Jodi Picoult returns with her 25th novel, set over the course of one day as a gunman takes those inside an abortion clinic hostage. The men and women in the clinic and just outside narrate in alternating points of view as the reader works to understand what brought them all there that day and why they feel the way they do. While I enjoyed the premise, and the cover is obviously beautiful, this isn’t my favorite Jodi Picoult book. Either the structure or the quickly changing POVs and weirdly done insertions of stats didn’t let me fall into the story as I usually do with her books.
A Spark of Light takes place over the course of one day, beginning at 5PM. Each chapter works backwards until 8am, before anyone arrives at The Center, which by 5PM is a verified crime scene. Then, there’s an epilogue. So, you know what’s going to happen from the beginning, pretty much. The first chapter draws you in because you don’t understand yet, but once you’re in, the rest of the chapters just work to show how you got there. The POV changes every few paragraphs or pages, which is interesting but doesn’t exactly let you get lost in the character. There’s Hugh, the hostage negotiator outside. There’s George, the gunman. There’s Wren, the daughter of Hugh, and her aunt, Bex. There’s the clinic’s doctor, Dr. Ward, and a nurse, Izzy. As well as a patient who just had an abortion, Joy, and a patient who was undercover for a pro-life group, Janine. There’s also Beth, who is not at the abortion clinic but is somehow tied to the actions inside nonetheless.

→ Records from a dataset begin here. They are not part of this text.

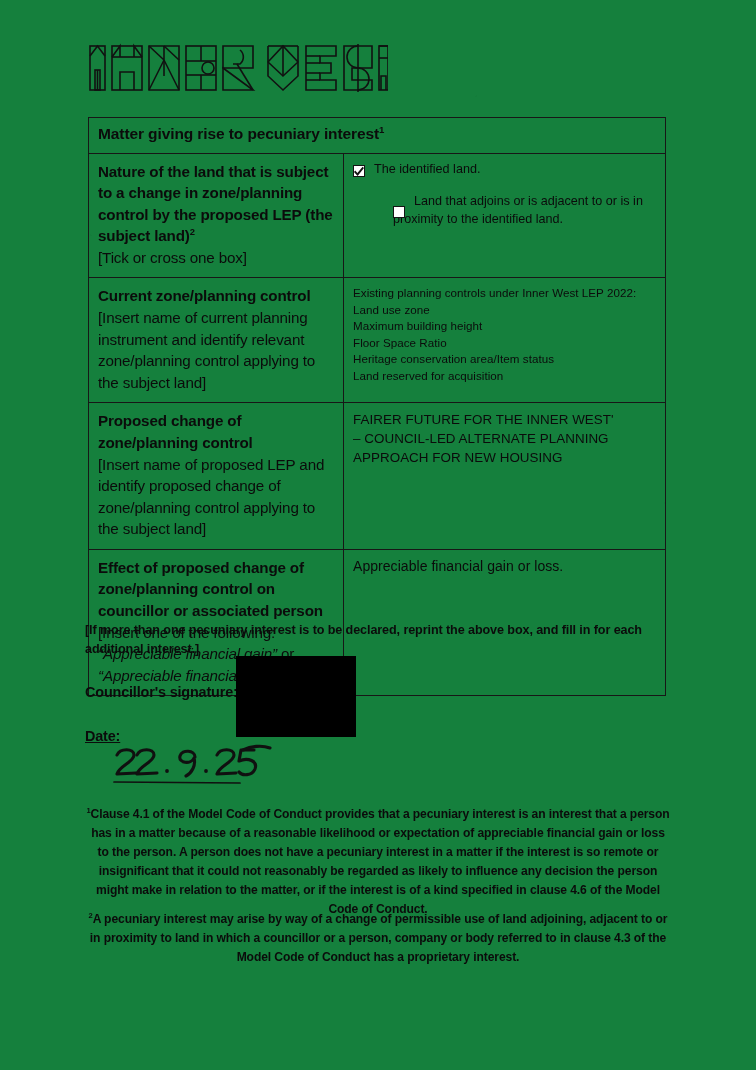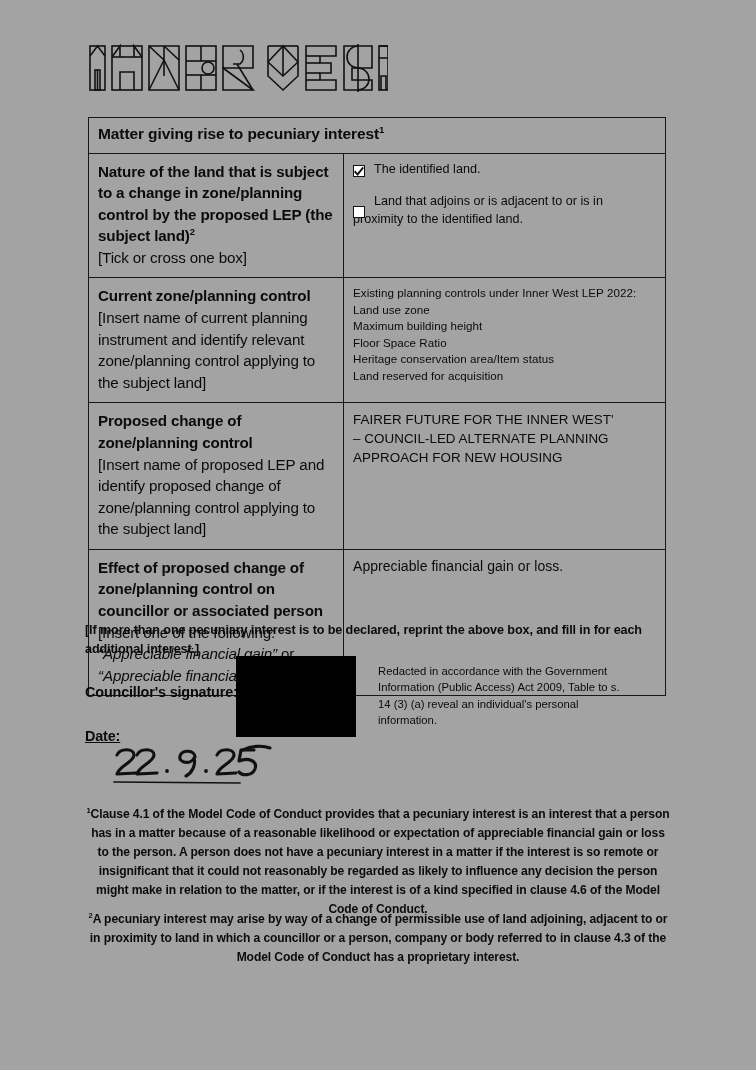--- a/index.html
+++ b/index.html
@@ -5,21 +5,21 @@
   html, body {
     margin: 0;
     padding: 0;
     background: #8a8a8a;
   }
   .page {
     position: relative;
     width: 756px;
     height: 1070px;
     margin: 0 auto;
-    background: #a3a3a3;
+    background: #15803d;
     overflow: hidden;
     font-family: "Liberation Sans", sans-serif;
     color: #0b0b0b;
   }
   
   .scan-noise {
     position: absolute;
     inset: 0;
     pointer-events: none;
     background:
@@ -99,21 +99,21 @@
   }
 
   
   .check-row {
     display: flex;
     align-items: center;
     gap: 9px;
     font-size: 12.6px;
     line-height: 1.4;
   }
-  .check-row + .check-row { margin-top: 15px; }
+  .check-row + .check-row { margin-top: 15px; margin-left: 40px; }
   .cbox {
     flex: 0 0 auto;
     width: 10px;
     height: 10px;
     border: 1.4px solid #141414;
     margin-top: 3px;
     position: relative;
     background: #fff;
   }
   .cbox.checked::after {
@@ -378,21 +378,20 @@
           </div>
         </td>
       </tr>
     </tbody>
   </table>
 
   <div class="note-bracket">[If more than one pecuniary interest is to be declared, reprint the above box, and fill in for each additional interest.]</div>
 
   <div class="sig-label">Councillor's signature:</div>
   <div class="redaction-box"></div>
-  <div class="redaction-note">Redacted in accordance with the Government Information (Public Access) Act 2009, Table to s. 14 (3) (a) reveal an individual's personal information.</div>
   <div class="date-label">Date:</div>
 
   <div class="handwriting">
     <svg viewBox="0 0 180 46" xmlns="http://www.w3.org/2000/svg" fill="none" stroke="#101010" stroke-width="3.1" stroke-linecap="round" stroke-linejoin="round">
 
       <path d="M5 11 C8 4, 22 4, 22 11 C22 18, 7 22, 5 30 L24 29"></path>
 
       <path d="M25 11 C28 4, 42 4, 42 11 C42 18, 27 22, 25 30 L45 29"></path>
 
       <circle cx="55" cy="27" r="1.9" fill="#101010" stroke="none"></circle>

The stories in this book are compelling, I want to assure you of that. Everyone has beliefs and everyone’s beliefs are informed by different factors. Picoult always does a lot of research but she presents each side reasonably. No one is crazy in this book because everyone has a reason for their actions, even if it’s not ENOUGH of a reason, ya know what I mean? But Picoult tried to shoe-horn a lot of statistics and facts about abortion and beliefs into every single character’s point of view, but it didn’t feel natural. Sure, an abortion doctor knows the facts but does he really think them to himself as he is bleeding out from a wound? Probably not. They felt forced and I’m not sure how better to tell them, but there has to be a way that’s less heavy-handed.
This isn’t my favorite Jodi Picoult book but it’s topical and timely and I didn’t not enjoy it. I just didn’t the same OMG love for it as I did when I reached the end of Small Great Things and Leaving Time. The relationship between Hugh and Wren was a real shining point of this book, but ultimately it left me looking forward to reading something else.